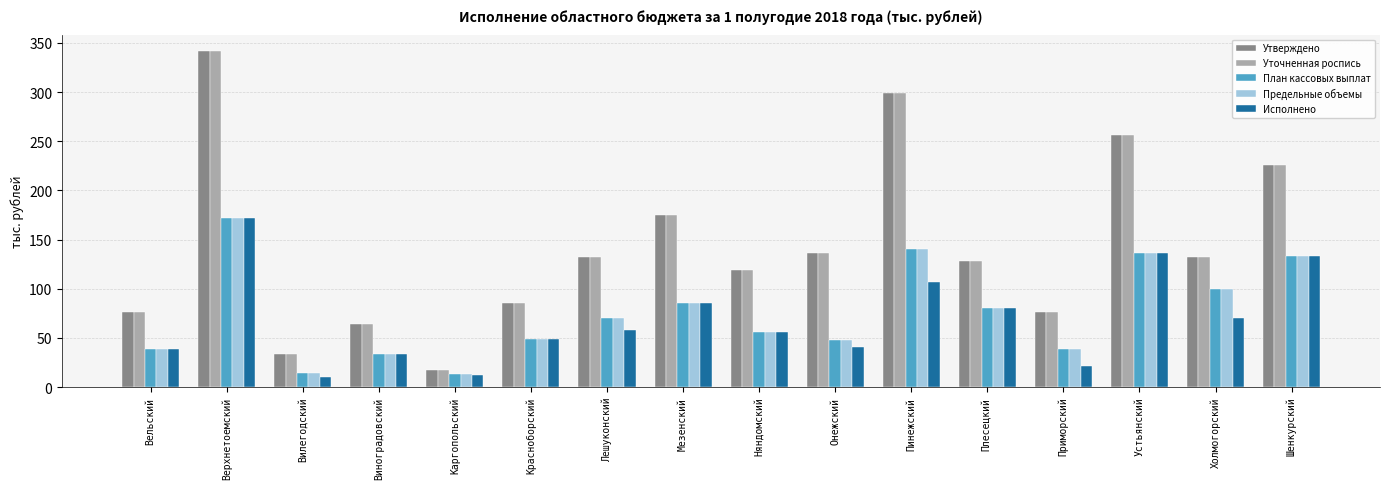

How many groups of bars are there?

16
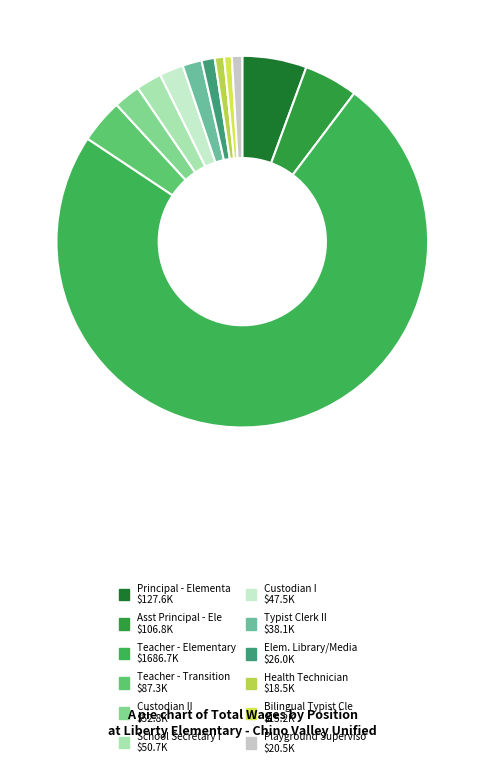

How many segments does this pie chart have?

12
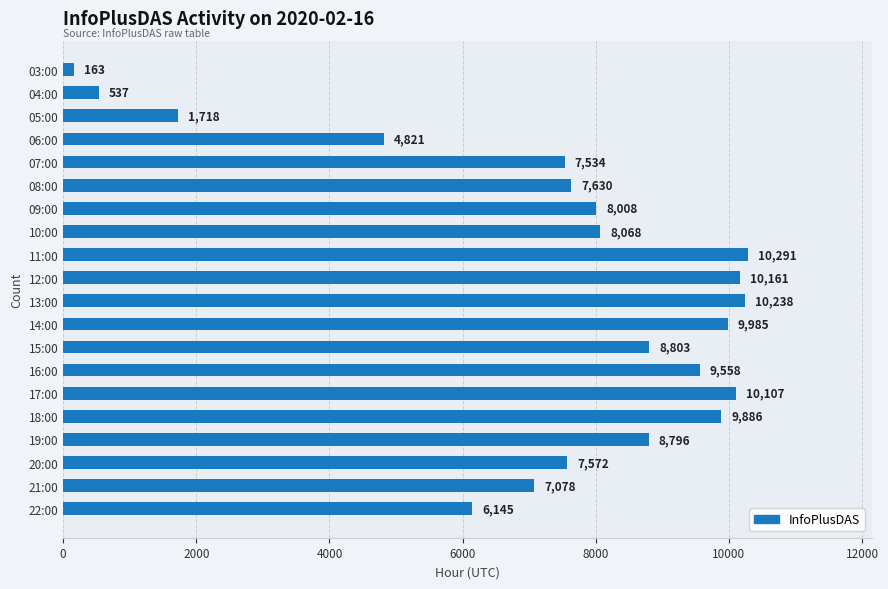

What is the value of the 11th bar from the top?

10238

-- -- --

Rewrite these records with "pie chart" swapped for "donut chart" and everything else kept the same, and leave the pictures out.

• [Task result]
How many groups of bars are there?

16

How many segments does this donut chart have?

12

What is the value of the 11th bar from the top?

10238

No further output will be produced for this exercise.